Eosinophil cationic protein (ECP) is a potent mediator released by activated eosinophils. It plays a significant pathogenic role in eosinophilic asthma by inducing airway inflammation, epithelial damage, mucus hypersecretion, and airway hyperresponsiveness. In the LTh(αK) treatment group, patients exhibited reductions in sputum ECP by the EOS compared to the placebo treatment (FIG. 6).

Fractional exhaled nitric oxide (FeNO) is an established biomarker indicative of airway inflammation. Clinically, elevated FeNO levels indicate active airway inflammation, which correlates with increased disease severity and poorer asthma control. Our LTh(αK) treatment demonstrated reductions in respiratory FeNO at the EOT (FIG. 7).

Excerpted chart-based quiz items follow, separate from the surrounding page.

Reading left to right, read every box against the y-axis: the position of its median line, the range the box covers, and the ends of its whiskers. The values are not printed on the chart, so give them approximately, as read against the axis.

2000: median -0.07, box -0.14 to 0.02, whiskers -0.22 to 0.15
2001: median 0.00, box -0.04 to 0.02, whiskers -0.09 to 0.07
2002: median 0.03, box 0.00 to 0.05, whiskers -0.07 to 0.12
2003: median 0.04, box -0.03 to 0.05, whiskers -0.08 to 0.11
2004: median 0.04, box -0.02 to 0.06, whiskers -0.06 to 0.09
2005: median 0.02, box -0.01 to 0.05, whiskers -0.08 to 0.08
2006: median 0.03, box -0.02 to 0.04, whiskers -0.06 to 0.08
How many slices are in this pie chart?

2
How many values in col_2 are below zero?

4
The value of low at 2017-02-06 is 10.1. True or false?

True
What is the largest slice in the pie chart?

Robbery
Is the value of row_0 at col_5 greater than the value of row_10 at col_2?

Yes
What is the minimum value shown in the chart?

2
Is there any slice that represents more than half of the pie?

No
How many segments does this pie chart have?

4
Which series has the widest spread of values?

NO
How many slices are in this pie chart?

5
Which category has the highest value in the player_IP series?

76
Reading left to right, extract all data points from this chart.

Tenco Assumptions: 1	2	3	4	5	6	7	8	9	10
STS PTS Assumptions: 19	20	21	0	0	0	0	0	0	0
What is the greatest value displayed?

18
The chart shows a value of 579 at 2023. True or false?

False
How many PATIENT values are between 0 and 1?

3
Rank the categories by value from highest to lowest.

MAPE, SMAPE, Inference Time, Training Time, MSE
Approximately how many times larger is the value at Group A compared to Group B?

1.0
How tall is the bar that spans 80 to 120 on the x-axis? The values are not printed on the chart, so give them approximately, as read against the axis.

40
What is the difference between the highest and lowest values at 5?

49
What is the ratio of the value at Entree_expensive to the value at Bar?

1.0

Interleukin-4 (IL-4) plays a pivotal role in asthma pathogenesis by driving type 2 inflammatory responses, including the production of IgE, the recruitment of inflammatory cells, and airway remodeling. Our data indicated that LTh(αK) treatment reduces IL-4 levels in both blood and sputum samples (FIGS. 8 and 9).

Interleukin-5 (IL-5) is a key cytokine in the pathogenesis of asthma, primarily regulating the differentiation, activation, and survival of eosinophils, which contribute to airway inflammation and hyperresponsiveness. Our data revealed that LTh(αK) treatment reduced blood IL-5 levels in EOT and EOS (FIG. 5).

Forced expiratory volume in one second (FEV1) is a critical marker commonly used to evaluate lung function in asthma clinical trials, reflecting the degree of airway obstruction and the efficacy of treatment. An improvement in FEV1 indicates enhanced airflow, which is a central therapeutic goal in asthma management. Our clinical trial data demonstrated a trend of improvement in FEV1 following treatment of LTh(αK) at EOS (FIG. 11).